YOUR OBJECTIVE: Find all lines below containing the string "from" and return them.
:: DATA SUPPLIED
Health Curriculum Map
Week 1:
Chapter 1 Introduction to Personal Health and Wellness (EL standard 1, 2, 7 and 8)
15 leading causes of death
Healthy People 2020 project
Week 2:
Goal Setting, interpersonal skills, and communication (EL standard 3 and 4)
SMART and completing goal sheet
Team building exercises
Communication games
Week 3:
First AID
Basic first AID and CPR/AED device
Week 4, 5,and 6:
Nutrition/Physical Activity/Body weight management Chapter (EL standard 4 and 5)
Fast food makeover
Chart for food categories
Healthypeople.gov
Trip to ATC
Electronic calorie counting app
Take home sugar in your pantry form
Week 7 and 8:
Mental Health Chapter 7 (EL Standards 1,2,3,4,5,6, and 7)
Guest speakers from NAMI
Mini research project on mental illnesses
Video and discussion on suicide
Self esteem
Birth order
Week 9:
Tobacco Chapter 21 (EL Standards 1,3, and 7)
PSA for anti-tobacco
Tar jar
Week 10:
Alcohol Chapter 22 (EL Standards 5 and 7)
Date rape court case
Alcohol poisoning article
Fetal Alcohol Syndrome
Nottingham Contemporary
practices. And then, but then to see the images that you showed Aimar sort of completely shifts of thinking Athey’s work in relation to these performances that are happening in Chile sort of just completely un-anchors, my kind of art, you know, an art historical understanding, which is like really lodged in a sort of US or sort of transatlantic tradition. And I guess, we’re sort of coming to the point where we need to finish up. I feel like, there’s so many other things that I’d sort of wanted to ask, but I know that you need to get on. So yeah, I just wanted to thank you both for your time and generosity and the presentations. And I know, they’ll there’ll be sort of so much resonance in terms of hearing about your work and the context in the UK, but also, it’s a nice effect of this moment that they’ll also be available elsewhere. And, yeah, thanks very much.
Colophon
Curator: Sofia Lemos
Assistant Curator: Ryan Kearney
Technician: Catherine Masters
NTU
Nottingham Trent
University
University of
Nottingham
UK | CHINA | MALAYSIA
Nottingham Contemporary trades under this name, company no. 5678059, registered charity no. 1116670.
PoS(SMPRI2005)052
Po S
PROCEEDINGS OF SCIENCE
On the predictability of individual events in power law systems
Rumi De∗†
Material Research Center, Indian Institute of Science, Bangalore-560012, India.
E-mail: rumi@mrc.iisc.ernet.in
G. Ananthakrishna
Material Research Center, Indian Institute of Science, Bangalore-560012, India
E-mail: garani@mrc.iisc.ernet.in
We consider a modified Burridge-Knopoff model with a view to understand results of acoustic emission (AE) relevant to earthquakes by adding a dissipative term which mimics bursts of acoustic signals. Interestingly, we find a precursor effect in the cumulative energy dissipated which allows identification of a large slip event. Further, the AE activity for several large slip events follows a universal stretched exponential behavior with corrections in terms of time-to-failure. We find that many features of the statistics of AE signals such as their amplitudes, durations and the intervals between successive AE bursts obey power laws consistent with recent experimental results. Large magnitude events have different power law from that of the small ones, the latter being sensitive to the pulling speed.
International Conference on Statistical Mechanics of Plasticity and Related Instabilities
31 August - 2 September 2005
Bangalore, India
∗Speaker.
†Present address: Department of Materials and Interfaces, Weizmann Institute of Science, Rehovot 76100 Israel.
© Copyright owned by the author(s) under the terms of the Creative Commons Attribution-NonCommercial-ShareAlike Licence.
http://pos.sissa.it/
::::
SOLUTION TO THIS PROBLEM:
Guest speakers from NAMI
We consider a modified Burridge-Knopoff model with a view to understand results of acoustic emission (AE) relevant to earthquakes by adding a dissipative term which mimics bursts of acoustic signals. Interestingly, we find a precursor effect in the cumulative energy dissipated which allows identification of a large slip event. Further, the AE activity for several large slip events follows a universal stretched exponential behavior with corrections in terms of time-to-failure. We find that many features of the statistics of AE signals such as their amplitudes, durations and the intervals between successive AE bursts obey power laws consistent with recent experimental results. Large magnitude events have different power law from that of the small ones, the latter being sensitive to the pulling speed.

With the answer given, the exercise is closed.